The Attempt at a Solution

$$\int \frac{(1+\Phi)+\Phi e^{-x}}{(1+\Phi)-\Phi e^{-x}}dx=\int\frac{1+\Phi}{(1+\Phi)-\Phi e^{-x}}dx+\int\frac{\Phi e^{-x}}{(1+\Phi)-\Phi e^{-x}}dx$$

$$(1+\Phi)\int\frac{dx}{(1+\Phi)-\Phi e^{-x}}$$

$$(1+\Phi)-\Phi e^{-x}=t$$ $$1+\Phi-t=\Phi e^{-x}$$

$$\Phi e^{-x}dx=dt$$

$$\frac{1}{1+\Phi-t}=\frac{A}{1+\Phi-t}+\frac{B}{t}$$

I got

$$A=B=\frac{1}{1+\Phi}$$

So I got if I don't write constant

$$(1+\Phi)\int\frac{dx}{(1+\Phi)-\Phi e^{-x}}=ln[\frac{(1+\Phi)-\Phi e^{-x}}{\Phi e^{-x}}]$$

For second integral I got without constant

$$\int\frac{\Phi e^{-x}}{(1+\Phi)-\Phi e^{-x}}dx=ln[(1+\Phi)-\Phi e^{-x}]$$


So


$$\int \frac{(1+\Phi)+\Phi e^{-x}}{(1+\Phi)-\Phi e^{-x}}dx=2ln[\frac{1+\Phi-\Phi e^{-x}}{\Phi e^{-x}}]+C$$

Is this solution correct?
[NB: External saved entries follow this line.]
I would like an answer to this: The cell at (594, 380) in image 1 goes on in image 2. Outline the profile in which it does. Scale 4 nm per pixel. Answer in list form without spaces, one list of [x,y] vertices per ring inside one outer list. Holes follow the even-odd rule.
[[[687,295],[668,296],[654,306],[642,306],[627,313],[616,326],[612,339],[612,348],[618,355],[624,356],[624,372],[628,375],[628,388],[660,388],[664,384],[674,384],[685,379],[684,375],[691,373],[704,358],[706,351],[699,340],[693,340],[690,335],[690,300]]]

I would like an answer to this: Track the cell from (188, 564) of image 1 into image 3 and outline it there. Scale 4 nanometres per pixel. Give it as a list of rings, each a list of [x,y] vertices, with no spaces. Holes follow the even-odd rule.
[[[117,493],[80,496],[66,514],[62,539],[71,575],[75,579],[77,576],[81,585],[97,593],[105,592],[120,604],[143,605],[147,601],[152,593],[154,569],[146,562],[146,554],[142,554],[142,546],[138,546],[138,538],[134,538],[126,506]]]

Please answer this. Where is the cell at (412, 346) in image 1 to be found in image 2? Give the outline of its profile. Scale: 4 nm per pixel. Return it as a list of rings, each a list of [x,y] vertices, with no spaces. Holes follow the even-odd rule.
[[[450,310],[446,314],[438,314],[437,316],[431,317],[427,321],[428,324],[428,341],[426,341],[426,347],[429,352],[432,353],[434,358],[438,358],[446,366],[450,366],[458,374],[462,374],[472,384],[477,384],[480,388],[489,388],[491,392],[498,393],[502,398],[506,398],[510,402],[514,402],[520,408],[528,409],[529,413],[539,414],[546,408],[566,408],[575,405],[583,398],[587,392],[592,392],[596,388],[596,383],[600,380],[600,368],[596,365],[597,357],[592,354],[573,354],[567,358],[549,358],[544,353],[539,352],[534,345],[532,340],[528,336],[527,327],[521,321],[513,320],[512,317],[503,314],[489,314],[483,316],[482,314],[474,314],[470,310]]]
Thanks for your answer!

 

[rl.bhat]

Rewrite the given problem as
1 + [2φ*e^-x/(1 + φ - φe^-x)...(1)
If t = 1 + φ - φe^-x
dt = ...?
Substitute these values in eq. 1 and find integration.